バイデンは再選を目指さず、82歳で後継者にバトンを渡して1期で退く意向だという見方も広がっている。この観測どおりだとすれば、4年後にはハリスが民主党大統領候補として大統領選に臨む可能性が高そうだ。もっとも、バイデンの妹は、兄が再選を目指すとの見通しを示している。その場合、ハリスの大統領選挑戦は8年後になるだろう。

共和党はもう勝てない?
いずれにせよ、ハリスが4年後か8年後に大統領選に臨むとき、勝利を収める可能性は、どのくらい高いのか。その点を考える上では、今回の大統領選の結果とハリスの副大統領就任がアメリカ政治の未来について何を物語っているかを広い視野で見る必要がある。

今回、ハリスが副大統領への就任を確実にしたことは、アメリカ社会で人口構成の変化が急速に進行していることを浮き彫りにしている。ケニア出身のアフリカ人男性の息子である黒人のバラク・オバマが大統領選で勝利したのは、2008年のこと。そのオバマが大統領を退任してわずか4年後に、今度は移民の娘である有色人種の女性が副大統領に就こうとしているのだ。

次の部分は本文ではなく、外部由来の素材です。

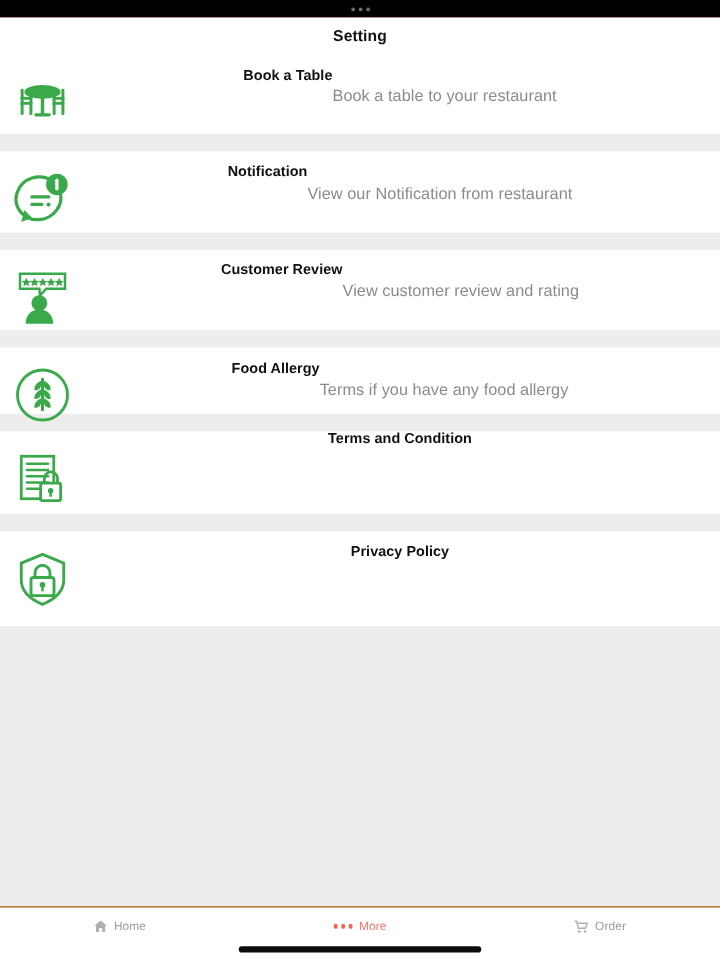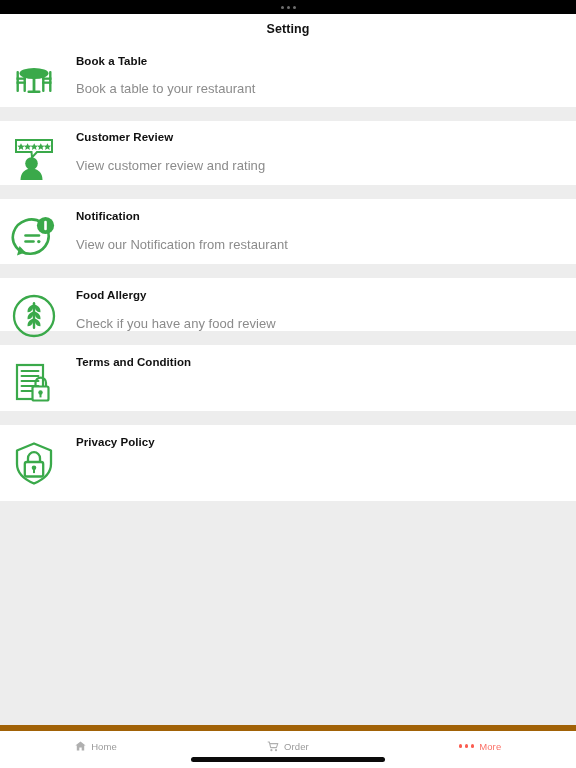"Book a Table" .row-text { flex-direction: column -> row }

ハリスはこれまで持ち前の鋭い弁舌を駆使し、たびたび政敵を完膚なきまでにたたきのめしてきた。その標的になってきたのは主に白人男性で、その点は副大統領就任後もおそらく変わらない。トランプ支持層にとっては、ハリスが言葉の力で政敵をやり込める光景は、愉快なものではないだろう。

「ハリス副大統領」の誕生は、4年前にトランプを大統領の座に押し上げた共和党支持の白人高齢者層が時代遅れの存在になりつつあることを強烈に印象付けるものと言える。